Thursday, February 24, 2005

Power relations in musical chairs

I took graduate courses in conflict management and dispute resolution at Columbia University. A number of courses were devoted, at least in part, to "identity based conflict". In these courses, it was stressed that conflict emerged mainly from entrenched power relations. These power relations served to perpetuate existing inequality.

One group exercise involved allocating chairs among students. One student had 10 chairs, several others had 2 or 3 chairs, and most had no chairs. We were asked to discuss how this made us feel and were told that the unjust allocation of chairs created conflict. Presumably, the simple fact of having more chairs was what made it unjust, and how the chair tycoon came by his wealth was not specified. Moreover, the chair tycoon was asked to sprawl out and take up as many of his chairs as possible and to gloat at his good chair fortune to excite the envy of the chairless. This was supposed to raise our consciousness about economic injustice.

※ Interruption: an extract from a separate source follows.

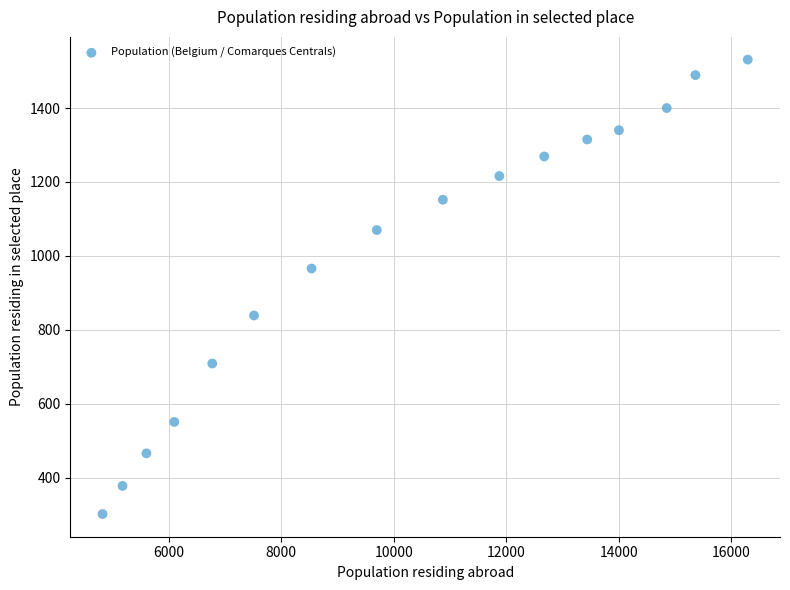

What is the range of Y values (max minus min)?

1229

Where I come from, justice means "to each his own"; therefore, how the folks came to have many or few chairs would be relevant to assessing the justice of the matter. Moreover, to make the exercise more realistic, the chair tycoon ought to have been able to rent out his chairs or sell them or otherwise make productive use of them. He would not hoard his chairs any more than a real world tycoon would keep his wealth under his mattress.

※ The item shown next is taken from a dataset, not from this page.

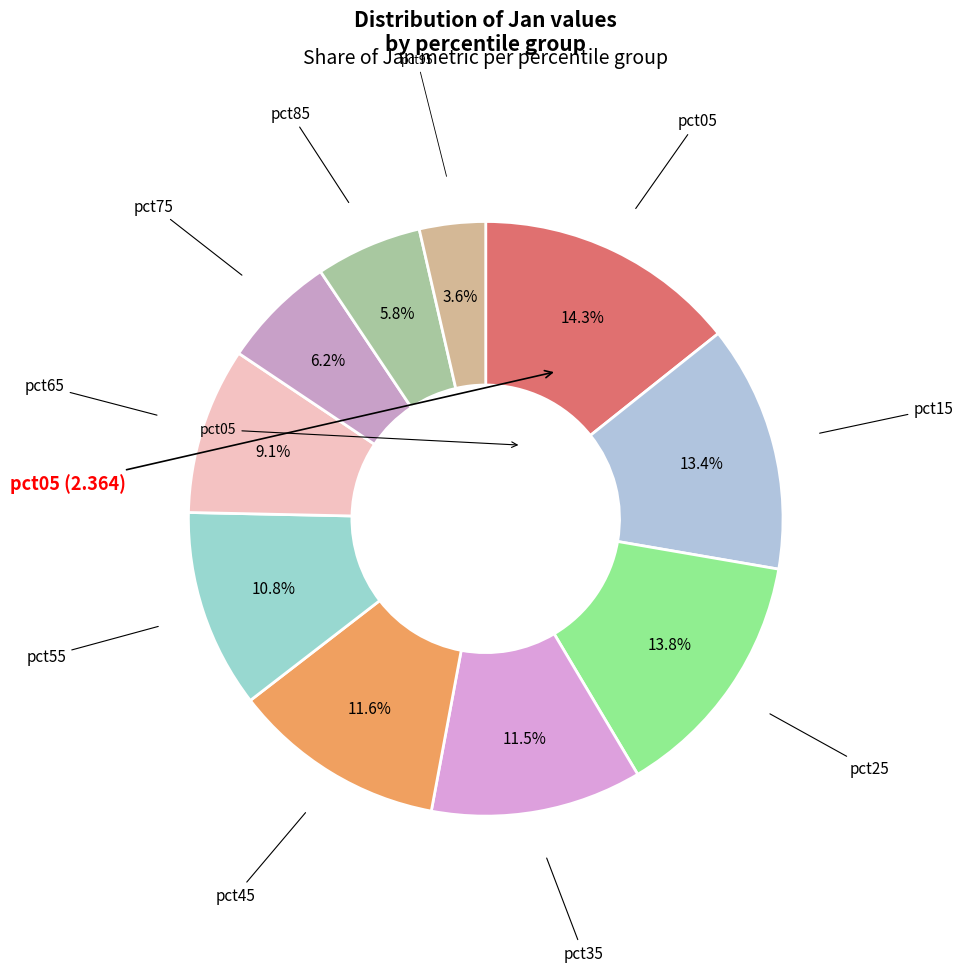

To the nearest percent, what is the average slice percentage?

10%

The most frustrating aspect of the courses, and indeed of all the egalitarian tendencies in the conflicts program and anthroplogy department in general, was the failure of my fellow students or even faculty to acknowledge that institution of the egalitarian utopia that they envisioned would necessarily entail a new set of power relations with a new set of conflicts associated with the tyranny required to enforce equality. Their thought processes seemed to be that eliminating differences in wealth, income, power, prestige and eliminating normative judgments about cultural and lifestyle choices would be enough to establish peace on earth and goodwill to men.

But what happens on day 2 in the egalitarian Eden? What if my neighbor is productive and enhances his wealth through labor and voluntary exchange? What if he has good luck? Will this excess wealth be confiscated and distributed among the idle and unlucky? In that case, who would produce anything beyond his immediate needs?